Happy birthday Jilli!
Spike ,'Sleeper'
Spike's Bitches 27: I'm Embarrassed for Our Kind.
[NAFDA] Spike-centric discussion. Lusty, lewd (only occasionally crude), risque (and frisque), bawdy (Oh, lawdy!), flirty ('cuz we're purty), raunchy talk inside. Caveat lector.
Happy birthday, Jilli! So glad you're home and groggy but okay!
She lives! Yay, Jilli!
Jilli Happy Bday and Yay for surgery being over! !
I get to spend the evening lolling about, eating mac n' cheese from Whole Foods, and watching my new birthday DVD of Charlie and the Chocolate Factory. Not quite the whirlwind celebrations of previous years, but I'm not complaining.
ION, Trinian (the Dumbest Cat in the Universe) has mysteriously turned into a lap cat. I don't know if it's that she misses Beastie, or just that her little brain is stuck in an "Oooh, people!" setting.
Last post on this subject for me for awhile.

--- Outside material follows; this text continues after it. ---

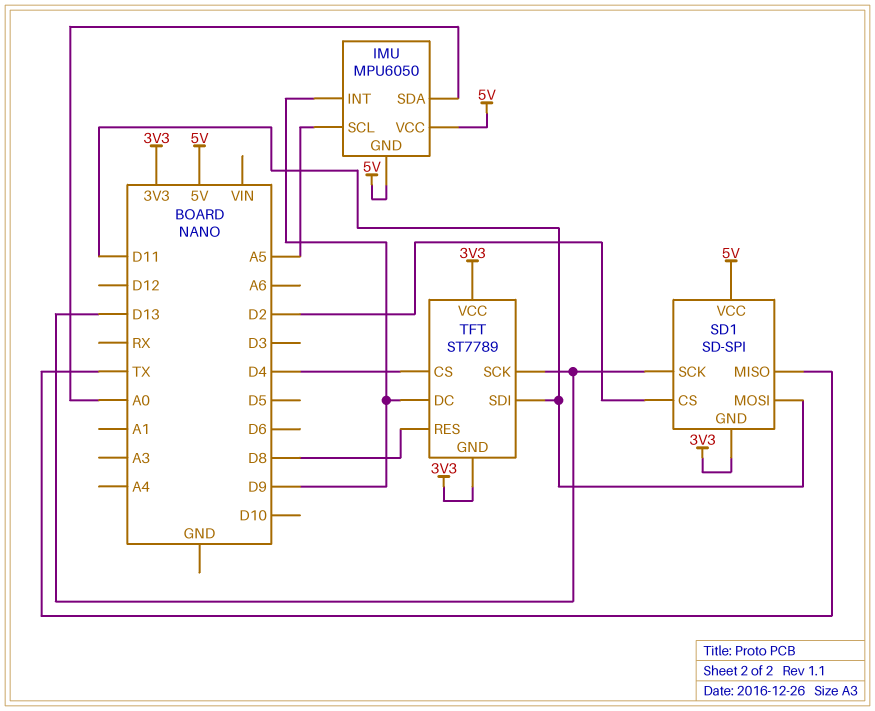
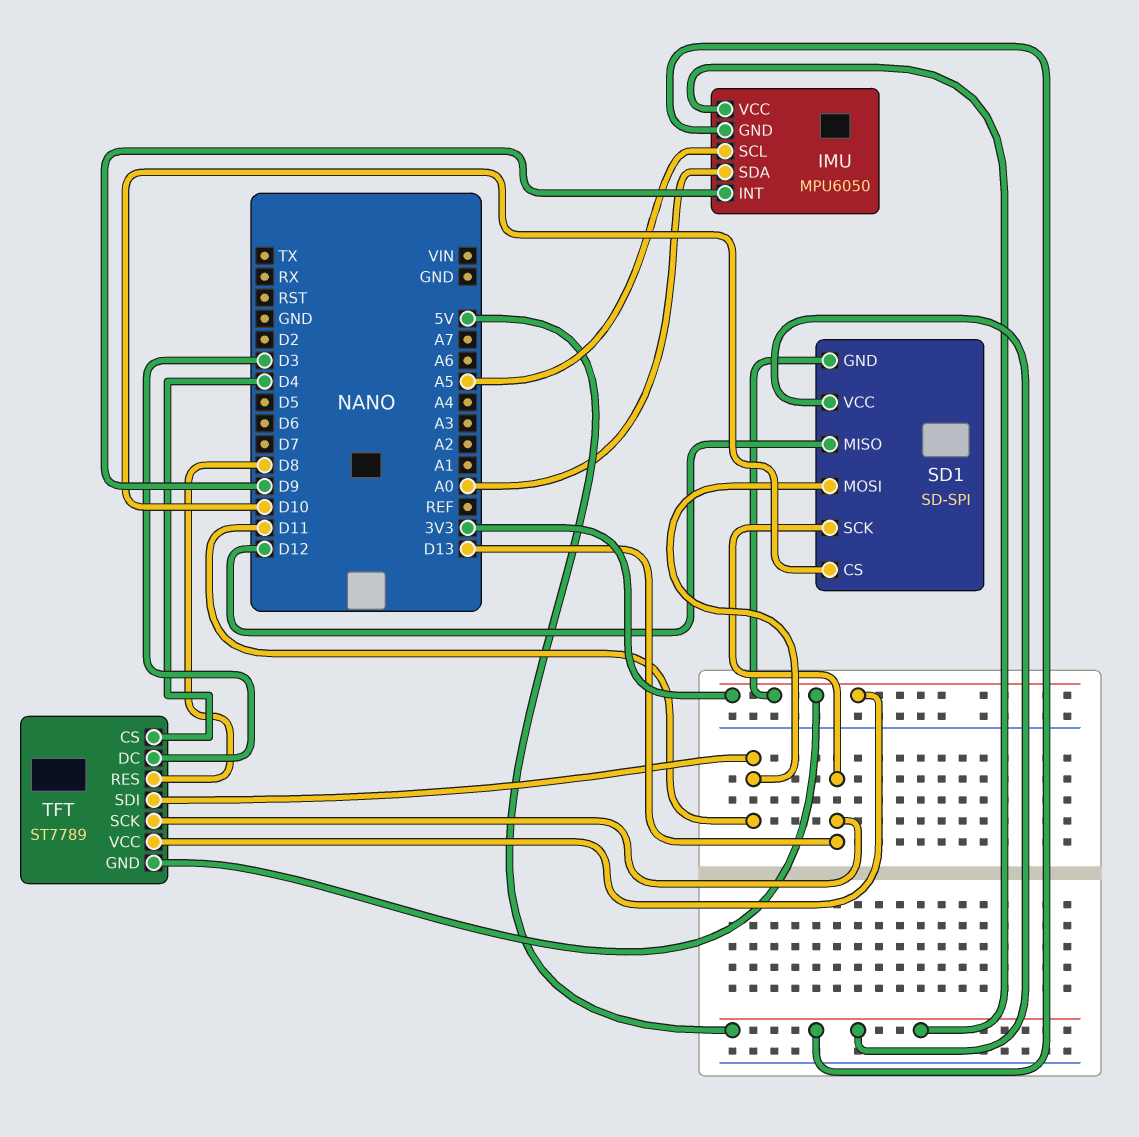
SD1 pin CS: D2 -> D10
SD1 pin MISO: TX -> D12
TFT pin DC: D9 -> D3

Just want to point out that the entire institution of public education, especially in terms of teacher certification (as Emily alluded to, though I think that the states have done a helluva lot more for that than stoopid No Teacher Left Standing) has changed a LOT since when most of the people on the board were a part of it. I always get frustrated when I hear the "my school sucked 20 or 30 years ago; therefore, public schools still suck" argument. It's a bit like comparing technology of 10 years back to what we have now. Yes, in many states teachers are still overworked and underpaid and therefore may burn out or become negligent—and yes, as in any profession, there are some schools that are just plain poorly run and teachers that are just plain bad. Still, overall teachers now are better prepared (so few people who started school in the 60's and 70's even *had* opportunities to learn the art of teaching) and better paid than they were. And also? It's a lot harder to be a teacher now. All the parent communication and NCLB paperwork and continuing education and special ed paperwork and so on and so on and so on take up a lot more time. My parents both back me up on this. By the time they retired (Dad two years ago, Mom one), they said they were easily doing twice as much as when they first started. I just think you have to really WANT to be a teacher to stay in the profession now. Weekends off? Ha. Vacations? Lots of take-home work or continuing education or professional development. It used to be that someone could get away with being a shitty teacher who did the job for summers off. Those people still exist, but I think they are far more in the minority. There's a reason that 50% of all new teachers leave the profession within 5 years, never to return.
Which brings me back to the original reason I posted the article. I'm just so sick of parents going "over my head" if they don't like the grade their son/daughter is getting. I'm sick of having to talk freshmen off
cliffs because their parents are going to "kill them" because of their B+. I just want to teach and to let kids enjoy their learning.
t /rant
Yay Jilli! So glad you're okay.
I just want to teach and to let kids enjoy their learning.
Word, dawg.
There's a reason that 50% of all new teachers leave the profession within 5 years, never to return.
That's awful. Makes me all the more grateful for some of the teachers Jake and Ben had, two of whom had been teaching for twenty years each. Jake's third grade teacher retired before Ben could get her, which broke my heart (not that we're even in that school district anymore, but if we had been...).